Yakacık, Taşdelen, Hamidiye gibi memba suyu damacanaları ile
tüm erzak ve inşaat malzemesi ‘Osmanlı piyade kayığı’ veya ‘pazar kayığı’
tabir edilen bu tür ay biçimdeki kürekli uzun ahşap teknelerle ya da yelkenli
takalarla Adaya gelirdi.
Makine devri yaygınlaştığında denizde kervan usulü nakliyata
başlanmıştı. Önde giden ve lokomotif vazifesini gören güçlü bir römorkör, uzun halatlarla
kendisine bağlanmış ve simsiyah katranla kalafatlanmış değişik yüklerle dolu
mavnaları çekerdi.

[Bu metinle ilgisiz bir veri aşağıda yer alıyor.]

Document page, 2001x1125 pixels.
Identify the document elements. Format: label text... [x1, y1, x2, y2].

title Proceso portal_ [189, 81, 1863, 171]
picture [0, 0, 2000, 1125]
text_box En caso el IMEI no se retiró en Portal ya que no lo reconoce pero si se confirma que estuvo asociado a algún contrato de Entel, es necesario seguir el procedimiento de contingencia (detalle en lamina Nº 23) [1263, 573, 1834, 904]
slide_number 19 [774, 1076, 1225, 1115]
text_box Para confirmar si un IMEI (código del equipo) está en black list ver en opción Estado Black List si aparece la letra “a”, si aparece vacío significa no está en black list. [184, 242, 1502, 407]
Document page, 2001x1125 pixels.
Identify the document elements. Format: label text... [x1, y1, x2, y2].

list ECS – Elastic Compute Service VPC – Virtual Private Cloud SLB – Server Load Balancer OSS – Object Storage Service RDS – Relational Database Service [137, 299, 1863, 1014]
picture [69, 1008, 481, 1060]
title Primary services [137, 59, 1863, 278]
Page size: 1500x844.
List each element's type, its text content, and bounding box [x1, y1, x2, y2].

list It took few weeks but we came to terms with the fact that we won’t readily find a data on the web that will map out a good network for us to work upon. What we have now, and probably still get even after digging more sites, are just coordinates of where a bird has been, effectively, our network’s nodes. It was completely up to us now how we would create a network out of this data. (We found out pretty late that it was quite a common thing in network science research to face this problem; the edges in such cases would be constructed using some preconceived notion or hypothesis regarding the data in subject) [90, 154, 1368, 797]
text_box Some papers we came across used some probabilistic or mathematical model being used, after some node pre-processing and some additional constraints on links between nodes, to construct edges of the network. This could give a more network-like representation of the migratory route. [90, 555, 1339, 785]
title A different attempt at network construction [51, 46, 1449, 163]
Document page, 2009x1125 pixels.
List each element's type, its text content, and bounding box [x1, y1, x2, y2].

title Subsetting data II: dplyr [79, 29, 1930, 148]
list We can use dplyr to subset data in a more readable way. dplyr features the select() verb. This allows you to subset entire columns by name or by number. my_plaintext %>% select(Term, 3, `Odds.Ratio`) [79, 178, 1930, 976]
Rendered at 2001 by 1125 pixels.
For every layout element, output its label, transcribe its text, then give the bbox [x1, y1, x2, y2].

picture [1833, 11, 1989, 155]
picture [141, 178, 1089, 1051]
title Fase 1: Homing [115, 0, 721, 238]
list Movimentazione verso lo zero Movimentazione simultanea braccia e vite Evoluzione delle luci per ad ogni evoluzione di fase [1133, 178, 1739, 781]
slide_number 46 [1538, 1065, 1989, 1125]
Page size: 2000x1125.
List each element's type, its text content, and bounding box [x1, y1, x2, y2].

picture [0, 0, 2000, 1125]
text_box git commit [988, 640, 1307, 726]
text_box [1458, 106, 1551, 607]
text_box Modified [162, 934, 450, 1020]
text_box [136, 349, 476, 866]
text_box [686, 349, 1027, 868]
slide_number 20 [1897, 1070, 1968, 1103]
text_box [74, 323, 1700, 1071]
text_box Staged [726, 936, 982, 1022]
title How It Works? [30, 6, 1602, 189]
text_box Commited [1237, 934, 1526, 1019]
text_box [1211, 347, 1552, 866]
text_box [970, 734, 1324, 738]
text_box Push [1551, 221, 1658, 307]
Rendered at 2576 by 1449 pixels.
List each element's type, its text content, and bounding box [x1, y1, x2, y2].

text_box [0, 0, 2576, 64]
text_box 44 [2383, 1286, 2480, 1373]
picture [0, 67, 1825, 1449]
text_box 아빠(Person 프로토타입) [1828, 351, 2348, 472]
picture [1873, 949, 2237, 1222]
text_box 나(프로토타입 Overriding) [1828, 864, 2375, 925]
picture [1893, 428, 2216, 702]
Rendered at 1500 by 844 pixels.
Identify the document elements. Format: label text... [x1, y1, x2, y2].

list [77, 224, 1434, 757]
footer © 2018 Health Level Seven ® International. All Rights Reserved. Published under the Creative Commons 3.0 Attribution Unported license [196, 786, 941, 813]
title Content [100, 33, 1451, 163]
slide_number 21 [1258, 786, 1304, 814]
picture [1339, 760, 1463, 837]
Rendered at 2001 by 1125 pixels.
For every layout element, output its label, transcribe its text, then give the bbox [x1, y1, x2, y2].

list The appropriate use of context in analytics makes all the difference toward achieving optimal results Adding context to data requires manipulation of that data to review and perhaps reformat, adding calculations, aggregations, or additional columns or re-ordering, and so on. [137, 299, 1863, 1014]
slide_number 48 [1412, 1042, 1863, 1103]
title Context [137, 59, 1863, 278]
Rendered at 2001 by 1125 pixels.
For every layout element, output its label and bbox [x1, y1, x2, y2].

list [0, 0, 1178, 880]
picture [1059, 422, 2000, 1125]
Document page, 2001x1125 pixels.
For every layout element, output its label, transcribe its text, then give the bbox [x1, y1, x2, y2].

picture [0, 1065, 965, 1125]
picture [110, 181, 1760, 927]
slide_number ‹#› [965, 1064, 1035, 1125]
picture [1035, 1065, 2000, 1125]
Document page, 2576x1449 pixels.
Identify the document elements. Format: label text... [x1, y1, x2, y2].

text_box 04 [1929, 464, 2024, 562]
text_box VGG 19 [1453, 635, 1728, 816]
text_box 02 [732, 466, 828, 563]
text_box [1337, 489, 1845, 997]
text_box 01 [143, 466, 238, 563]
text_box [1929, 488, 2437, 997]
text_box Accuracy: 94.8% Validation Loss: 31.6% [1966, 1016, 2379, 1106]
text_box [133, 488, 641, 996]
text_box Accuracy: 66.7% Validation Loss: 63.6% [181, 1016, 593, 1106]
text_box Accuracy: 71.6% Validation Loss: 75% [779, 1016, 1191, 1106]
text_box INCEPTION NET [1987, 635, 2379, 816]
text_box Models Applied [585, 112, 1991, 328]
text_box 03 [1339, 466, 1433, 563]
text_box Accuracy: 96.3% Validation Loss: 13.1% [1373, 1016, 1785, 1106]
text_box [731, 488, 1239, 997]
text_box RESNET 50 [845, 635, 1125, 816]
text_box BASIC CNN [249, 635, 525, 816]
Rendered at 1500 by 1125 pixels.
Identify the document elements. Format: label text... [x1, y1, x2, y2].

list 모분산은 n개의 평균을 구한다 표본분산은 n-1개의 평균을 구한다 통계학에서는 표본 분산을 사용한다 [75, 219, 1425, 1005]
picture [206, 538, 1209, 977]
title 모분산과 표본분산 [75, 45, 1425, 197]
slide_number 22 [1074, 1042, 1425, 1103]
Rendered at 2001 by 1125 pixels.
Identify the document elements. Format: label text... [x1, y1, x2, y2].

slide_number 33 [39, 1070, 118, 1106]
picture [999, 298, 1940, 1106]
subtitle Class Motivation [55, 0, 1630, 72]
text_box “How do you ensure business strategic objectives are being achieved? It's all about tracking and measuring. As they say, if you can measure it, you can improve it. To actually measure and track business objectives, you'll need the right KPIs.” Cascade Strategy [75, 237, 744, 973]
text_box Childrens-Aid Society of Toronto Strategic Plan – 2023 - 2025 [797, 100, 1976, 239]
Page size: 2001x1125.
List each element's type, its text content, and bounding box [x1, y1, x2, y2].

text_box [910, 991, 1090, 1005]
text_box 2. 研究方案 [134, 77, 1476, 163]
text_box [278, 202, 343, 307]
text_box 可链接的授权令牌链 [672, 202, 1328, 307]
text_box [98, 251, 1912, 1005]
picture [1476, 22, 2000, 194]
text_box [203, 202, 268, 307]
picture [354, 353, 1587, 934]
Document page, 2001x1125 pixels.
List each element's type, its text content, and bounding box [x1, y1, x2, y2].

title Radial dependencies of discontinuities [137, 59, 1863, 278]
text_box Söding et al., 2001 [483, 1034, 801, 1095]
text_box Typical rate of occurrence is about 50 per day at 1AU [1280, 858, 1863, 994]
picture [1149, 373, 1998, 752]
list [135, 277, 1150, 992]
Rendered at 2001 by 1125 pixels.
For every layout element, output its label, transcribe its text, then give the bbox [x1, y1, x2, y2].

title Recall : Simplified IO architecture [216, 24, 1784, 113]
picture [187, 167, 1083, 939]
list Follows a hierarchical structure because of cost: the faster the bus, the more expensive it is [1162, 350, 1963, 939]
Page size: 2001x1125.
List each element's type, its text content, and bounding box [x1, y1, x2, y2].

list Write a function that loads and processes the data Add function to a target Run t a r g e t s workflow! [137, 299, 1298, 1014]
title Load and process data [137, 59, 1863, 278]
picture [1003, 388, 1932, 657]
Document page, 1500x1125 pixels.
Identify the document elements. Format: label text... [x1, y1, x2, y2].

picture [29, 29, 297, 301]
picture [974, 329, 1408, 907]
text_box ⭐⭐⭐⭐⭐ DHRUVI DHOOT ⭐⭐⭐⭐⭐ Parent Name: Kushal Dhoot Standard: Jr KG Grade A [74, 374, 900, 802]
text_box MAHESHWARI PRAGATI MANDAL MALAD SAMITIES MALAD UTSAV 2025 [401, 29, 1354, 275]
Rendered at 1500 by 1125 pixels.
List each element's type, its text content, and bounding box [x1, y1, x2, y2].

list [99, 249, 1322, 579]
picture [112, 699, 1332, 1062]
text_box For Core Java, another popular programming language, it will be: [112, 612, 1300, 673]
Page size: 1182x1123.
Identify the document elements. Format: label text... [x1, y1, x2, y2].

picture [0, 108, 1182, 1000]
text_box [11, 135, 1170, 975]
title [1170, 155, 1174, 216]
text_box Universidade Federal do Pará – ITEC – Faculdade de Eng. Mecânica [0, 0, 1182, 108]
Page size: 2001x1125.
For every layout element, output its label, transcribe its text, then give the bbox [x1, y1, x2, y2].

Genelde bu mavnalar arka arkaya tek tek, bazen de yan yana çifter
olarak diziliydi.
Römorkörler, buhar makinesiyle çalıştığından arkadaki eşya
dolu teknelere kıvılcım sıçramaması için bacaları epey yüksek yapılırdı. Haliç köprülerinin
altından geçebilmeleri içinse bu uzun bacalar bir tel yardımıyla arkaya doğru çekilip
yatırılır, köprünün altından geçtikten sonra da dikleştirilirdi.
Adalar arası yolcu taşımacılığı ise, dolmuş usulüyle ve yine
uçları yukarıya doğru kıvrık, ay şeklindeki iki çift kürekli Osmanlı tipi kayıklarla
yapılırdı. Yolcunun kalabalık olduğu saatlerde, avcılığa ara veren bazı açıkgöz
balıkçılar, teknelerini bu servise sokardı. Felaket balık kokan böyle bir tekne
ile seyahat eden kişi, yolculuğu kısa sürse dahi evine vardığında her tarafı
balık kokmaya devam ederdi.
Kokudan kurtulmak için teknenin küpeşte ve koltuklarından
kaptığı ve elbisesine inatla yapışmış sedef gibi parlayan balık pullarını,
üzerinden tek tek ayıklaması gerekirdi.